Also ist es eine Schande für Deutschland, weil an die nationalsozialistische Gewaltherrschaft mit Völkermord und Verbrechen gegen die Menschlichkeit in der Mitte unserer Gesellschaft erinnert werden soll? Bedeutet es eine Schande für Deutschland, weil den Opfern von damals wenigstens heute der nötige Respekt gezollt werden soll? Oder ist es eine Schande für Deutschland, weil die Menschen unter dem Motto ‘Erinnern für die Zukunft’ dafür sensibilisiert werden sollen, rechtsextreme Ideologie und Weltanschauung bereits im Ansatz zu erkennen? Ist es tatsächlich eine Schande für Deutschland, wenn sich seine Intellektuellen öffentlich darüber empören, dass immer weitere Bevölkerungskreise offen mit den rechtsextremen Gewalttätern sympathisieren? 

Die Deutschen als Abstammungs- und Schicksalsgemeinschaft?

Erstaunen ruft bei mir hervor, dass Walser sich meint auf alle Deutschen berufen zu können. Kann er das, weil auch er die Deutschen als Abstammungs- und Schicksalsgemeinschaft begreift? Fraglich bleibt, ob er zu dieser Gemeinschaft auch die Deutschen griechischer und türkischer Herkunft zählt. Ebenso unerfindlich bleibt, warum die Verbrechen der Nationalsozialisten "unsere Schande" symbolisieren, also auch die der Nachgeborenen oder die der damals im Widerstand ihr Leben riskierenden Menschen. Mir scheint, dass das Denken in homogenen Kollektiven - wie es für eine rechtsextreme Weltanschauung so bezeichnend ist - nicht nur die Multikulturalität unserer heutigen Gesellschaft leugnet, sondern auch ganz bewusst davon ablenkt, dass sich aktives Handeln oder Unterlassen einzelnen Menschen zuordnen lässt. Als Schande empfinde ich hingegen den dieser Walserschen "Sonntagsrede" beipflichtende Politikerapplaus, der zeigt, wie en vogue rechtes Gedankengut heute wieder mitten in der Gesellschaft ist.
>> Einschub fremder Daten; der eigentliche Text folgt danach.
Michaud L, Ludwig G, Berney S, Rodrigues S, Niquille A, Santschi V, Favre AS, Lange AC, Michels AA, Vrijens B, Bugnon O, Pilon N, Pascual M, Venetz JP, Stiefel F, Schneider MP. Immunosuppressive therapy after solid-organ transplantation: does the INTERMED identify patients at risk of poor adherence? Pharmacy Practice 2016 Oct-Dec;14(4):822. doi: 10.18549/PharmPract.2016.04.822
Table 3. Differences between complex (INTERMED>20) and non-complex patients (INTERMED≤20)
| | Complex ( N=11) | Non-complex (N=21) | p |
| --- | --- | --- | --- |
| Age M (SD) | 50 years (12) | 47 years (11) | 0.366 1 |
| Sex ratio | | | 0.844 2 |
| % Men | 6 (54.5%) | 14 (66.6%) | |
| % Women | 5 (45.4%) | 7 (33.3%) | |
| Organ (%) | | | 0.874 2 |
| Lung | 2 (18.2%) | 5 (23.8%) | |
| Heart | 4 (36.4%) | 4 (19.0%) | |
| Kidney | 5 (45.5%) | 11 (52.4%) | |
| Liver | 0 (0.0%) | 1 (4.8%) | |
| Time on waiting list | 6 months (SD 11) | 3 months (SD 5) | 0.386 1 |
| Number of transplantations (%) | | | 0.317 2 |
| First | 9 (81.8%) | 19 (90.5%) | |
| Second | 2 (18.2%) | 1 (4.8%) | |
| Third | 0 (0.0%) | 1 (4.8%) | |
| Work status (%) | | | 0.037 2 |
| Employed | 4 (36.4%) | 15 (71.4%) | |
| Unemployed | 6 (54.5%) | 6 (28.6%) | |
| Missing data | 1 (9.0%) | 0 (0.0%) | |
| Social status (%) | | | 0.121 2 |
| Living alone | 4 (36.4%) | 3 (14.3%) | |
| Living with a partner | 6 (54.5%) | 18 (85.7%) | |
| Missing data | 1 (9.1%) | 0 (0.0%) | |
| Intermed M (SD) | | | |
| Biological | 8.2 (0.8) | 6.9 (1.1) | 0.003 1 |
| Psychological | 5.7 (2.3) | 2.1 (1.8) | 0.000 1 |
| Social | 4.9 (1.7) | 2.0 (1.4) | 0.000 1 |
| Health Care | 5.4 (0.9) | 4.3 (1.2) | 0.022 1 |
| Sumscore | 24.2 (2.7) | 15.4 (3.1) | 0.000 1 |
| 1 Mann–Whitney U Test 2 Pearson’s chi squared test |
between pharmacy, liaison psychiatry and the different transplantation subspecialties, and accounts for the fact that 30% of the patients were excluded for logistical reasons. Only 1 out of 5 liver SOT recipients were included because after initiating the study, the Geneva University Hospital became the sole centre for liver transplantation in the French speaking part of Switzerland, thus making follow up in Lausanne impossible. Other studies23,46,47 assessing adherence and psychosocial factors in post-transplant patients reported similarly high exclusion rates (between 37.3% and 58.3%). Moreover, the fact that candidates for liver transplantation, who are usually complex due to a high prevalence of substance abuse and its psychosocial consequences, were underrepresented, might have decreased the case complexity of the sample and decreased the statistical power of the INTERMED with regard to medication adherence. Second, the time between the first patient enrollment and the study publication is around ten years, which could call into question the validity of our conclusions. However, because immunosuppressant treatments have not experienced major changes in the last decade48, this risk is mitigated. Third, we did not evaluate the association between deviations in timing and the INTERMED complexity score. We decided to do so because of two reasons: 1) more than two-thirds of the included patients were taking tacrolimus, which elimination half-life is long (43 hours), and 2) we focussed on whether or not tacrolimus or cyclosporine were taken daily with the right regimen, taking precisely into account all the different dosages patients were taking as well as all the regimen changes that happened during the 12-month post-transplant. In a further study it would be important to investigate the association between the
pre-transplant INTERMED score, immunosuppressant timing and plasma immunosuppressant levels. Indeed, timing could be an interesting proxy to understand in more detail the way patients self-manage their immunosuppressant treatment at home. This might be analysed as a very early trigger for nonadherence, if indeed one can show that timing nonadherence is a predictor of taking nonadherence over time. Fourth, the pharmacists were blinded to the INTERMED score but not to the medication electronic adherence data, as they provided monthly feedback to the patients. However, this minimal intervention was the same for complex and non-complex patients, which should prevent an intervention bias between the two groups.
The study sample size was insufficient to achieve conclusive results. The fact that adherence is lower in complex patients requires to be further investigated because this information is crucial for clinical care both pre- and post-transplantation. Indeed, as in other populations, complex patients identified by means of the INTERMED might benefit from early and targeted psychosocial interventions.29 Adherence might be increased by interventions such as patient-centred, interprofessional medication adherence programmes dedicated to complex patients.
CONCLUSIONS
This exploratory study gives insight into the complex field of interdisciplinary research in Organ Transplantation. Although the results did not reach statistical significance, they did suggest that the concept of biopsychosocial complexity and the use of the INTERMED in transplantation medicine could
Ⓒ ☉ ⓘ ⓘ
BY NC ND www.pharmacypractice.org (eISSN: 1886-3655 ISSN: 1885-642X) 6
Unzureichende Entschädigungspraxis als Schande 
besonderer Art

Und wenn wir schon einmal dabei sind, die Dinge beim Namen zu nennen, die wahrlich eine Schande darstellen, dann zählen dazu die folgenden Ereignisse: Die Entscheidung der abgewählten christlichliberalen Bundesregierung, nationalsozialistische Unrechtsurteile in Ausnahmefällen aufzuheben, zählt sicherlich zu einer Schande ganz besonderer Art. Und zu einer ebenso großen Schande bundesdeutscher Politik zählt sicherlich die bis zum jüngsten Regierungswechsel andauernde Weigerung von CDU und F.D.P., die Opfer nationalsozialistischer Willkürherrschaft umfassend entschädigen und rehabilitieren zu wollen. Selbst 53 Jahre nach Kriegsende scheint eine Entschädigungsregelung, die alle Opfergruppen angemessen würdigt - von den Zwangsarbeitern bis hin zu den absichtlich ausgeschlossenen Verfolgtengruppen -, noch immer nicht in Sicht. Mit Sicherheit ist es keine Schande der Deutschen, sondern eine der christlichliberalen Bundespolitiker, die entsprechende Entschädigungsregelungen nur dann in Kraft gesetzt haben, wenn sie aus dem Ausland dazu gezwungen wurden. Nach dieser Logik handelt auch der derzeitige Bremer Senat, der sich unter Berufung auf den Alliierten Kontrollrat weigert, die nationalsozialistischen Unrechtsmaßnahmen gegen die Homosexuellen auch als in Wesen und Umfang typisches nationalsozialistisches Unrecht anzuerkennen.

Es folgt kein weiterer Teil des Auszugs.